Yea, well, you can't easily eliminate all the internal points of
failure. "someone with root loses control of their access and someone
nasty wipes everything" is really hard to protect against with online
systems.
Avoiding the case where some failure is reliably replicated among all
of WMF's copies (which was the case in the deletions I recovered, they
were redundant copies, which were deleted too) can be best
accomplished with an air-gap.
And meteors *do* fall, if rarely. WMF can be robust against that— for
only the price of making all the data available, which is something
worth doing for other principled and practical reasons.
Within wikimedia means that Wikimedia remains a single point of
failure. This is too easy to avoid. Disk space is cheap, and not your
problem. At least a few third parties will create and maintain full
copies and this is a good thing.
Moreover it
allowed things like image hashing before
we had that in the database, and it would allow perceptual lossy hash
matching if I ever got around to implementing tools to access the
output.
If the goal is some version of "do something useful for Wikimedia",
then it actually seems rather bizarre to have the first step be "copy
X TB of gradually changing data to privately owned and managed
servers". For Wikimedia applications, it would seem much more natural
to make tools and technology available to do such things within
Wikimedia. That way developers could work on such problems without
having to worry about how much disk space they can personally afford.
Again, there is nothing wrong with you generously doing such things
with your own resources, but ideally running duplicate repositories
for the benefit of Wikimedia should be unnecessary.

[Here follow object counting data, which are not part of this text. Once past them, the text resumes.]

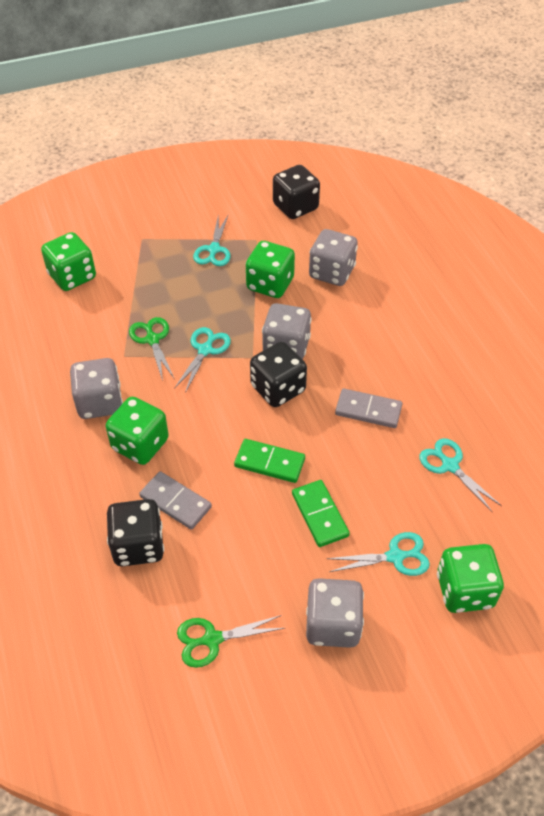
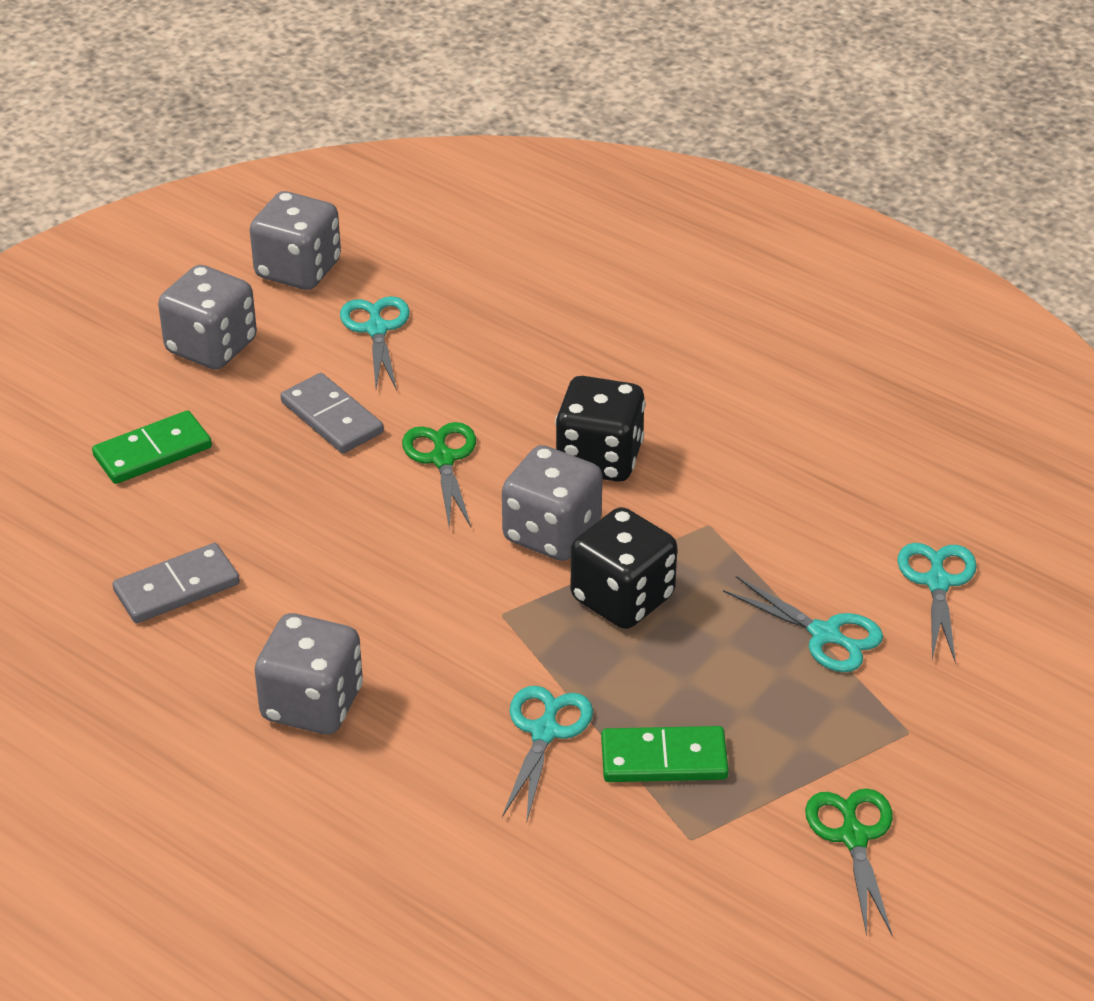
black dice: 3 -> 2
green dice: 4 -> 0

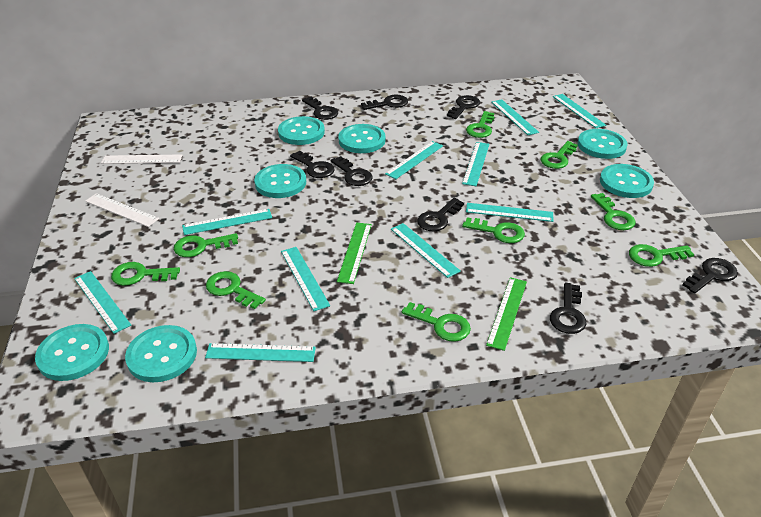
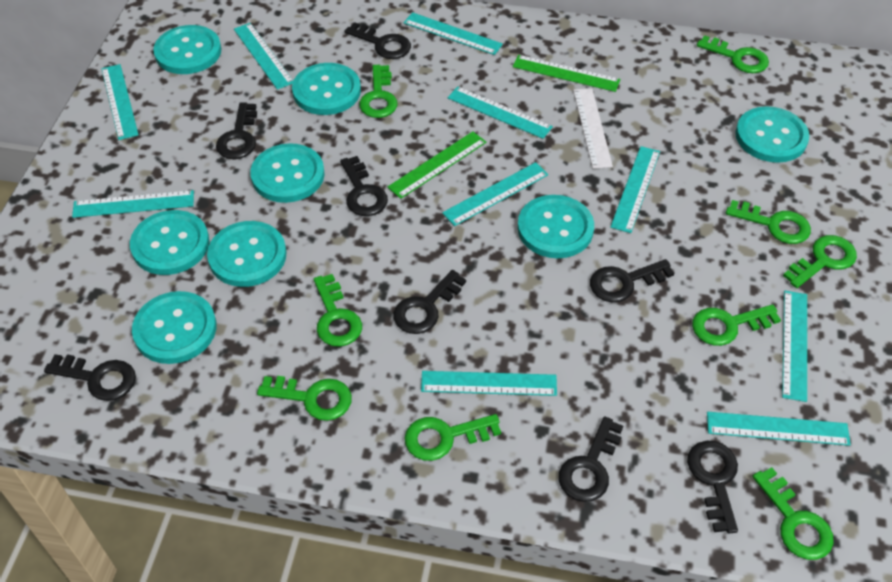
turquoise button: 7 -> 8
white ruler: 2 -> 1

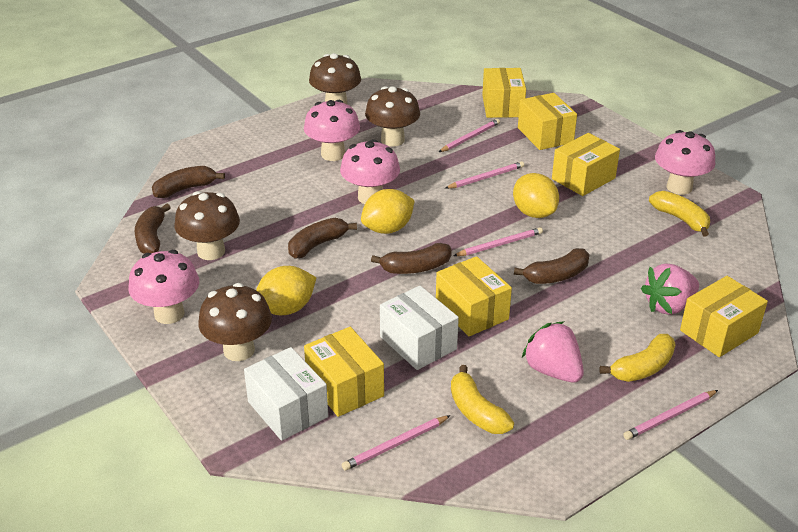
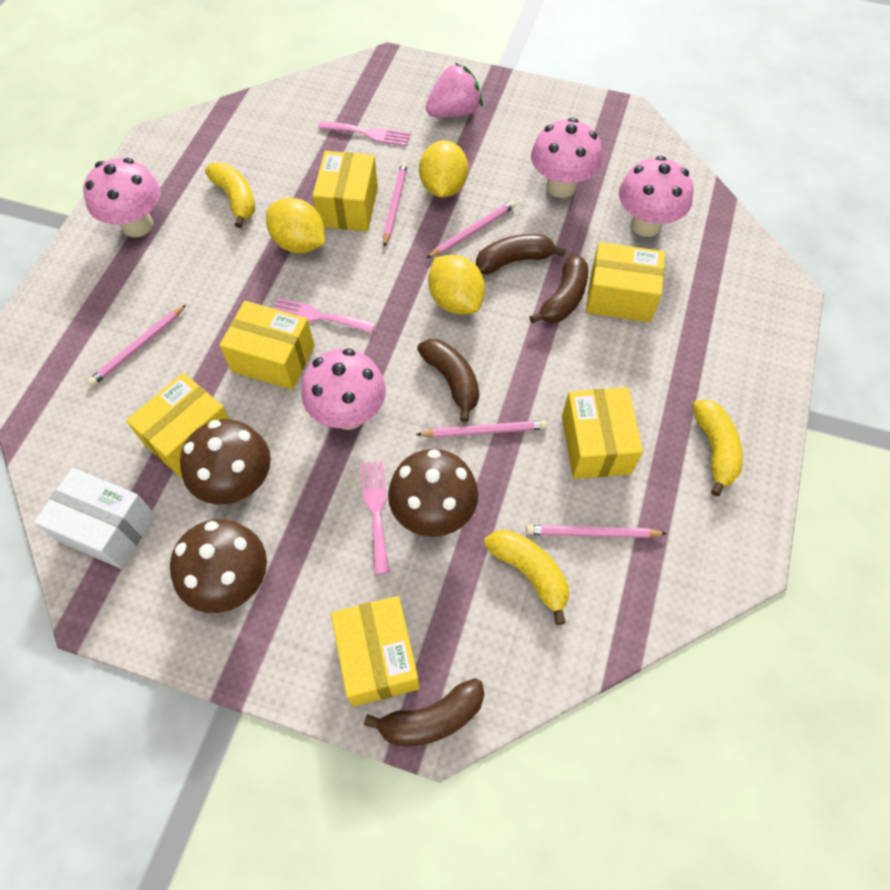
brown banana: 5 -> 4
brown mushroom: 4 -> 3
pink fork: 0 -> 3
pink strawberry: 2 -> 1
white box: 2 -> 1

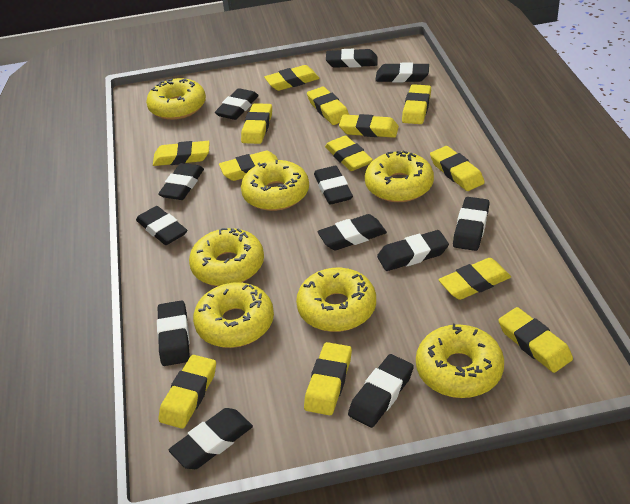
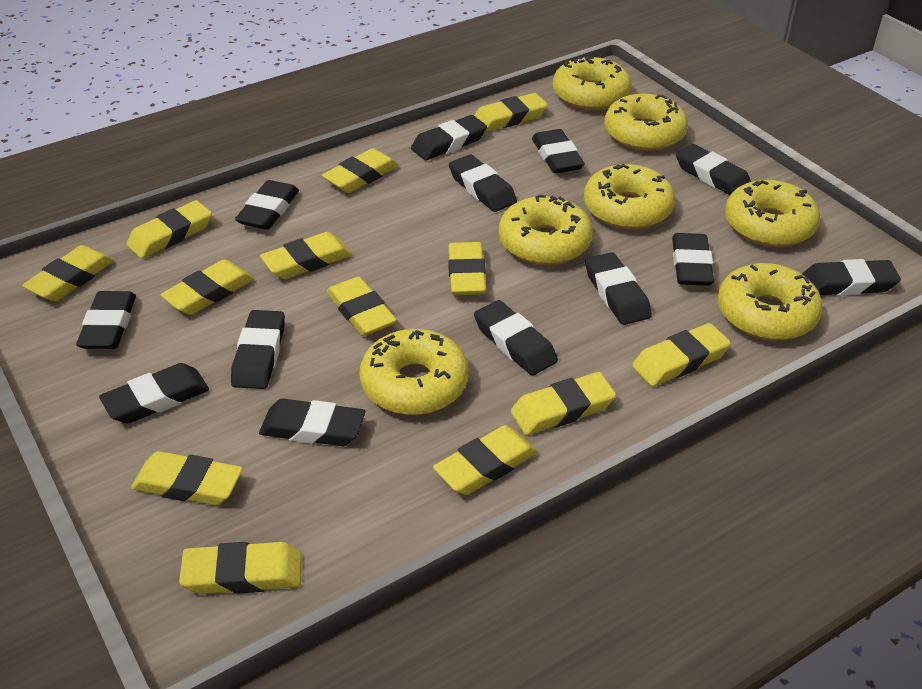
black eraser: 12 -> 13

Within wikimedia means within Wikimedia's means, priorities, and
politics. Having it locally means that if I decide that I want to
decide to saturate a dozen cores computing perceptual hashes for a
week I don't have to convince anyone else that its a good use of
resources. I don't have to convince wikimedia to fund a project, I
don't have to take up resources which might be better used by someone
else, I don't have to set any expectations that I might not live up
to.
Of course, its great to have public resources 'locally' (which is what
the toolserver is for), it doesn't cover all cases.
There really
are use cases. Moreover, making complete copies of the
public data available as dumps to the public is a WMF board supported
initiative.
I agree with the goal of making WMF content available, but given that
we don't offer any image dump right now and a comprehensive dump as
such would be usable to almost no one, then I don't think a classic
dump is where we should start. Even you don't seem to want that. If
I understand correctly, you'd like to have an easier way to reliably
download individual image files. You wouldn't actually want to be
presented with some form of monolithic multi-terabyte tarball each
month.
No one wants the monolithic tarball. The way I got updates previously
was via a rsync push.
No one sane would suggest a monolithic tarball: it's too much of a
pain to produce!
Image dump != monolithic tarball.
But I think producing subsets is pretty much worthless. I can't think
of a valid use for any reasonably sized subset. ("All media used on
big wiki X" is a useful subset I've produced for people before, but
it's not small enough to be a big win vs a full copy)
[snip]
The general point I am trying to make is that if we
think about what
people really want, and how the files are likely to be used, then
there may be better delivery approaches than trying to create huge
image dumps.
If all is made available then everyone's wants can be satisfied. No
subset is going to get us there. Of course, there are a lot of
possibilities for the means of transmission, but I think it would be
most useful to assume that at least a few people are going to want to
grab everything.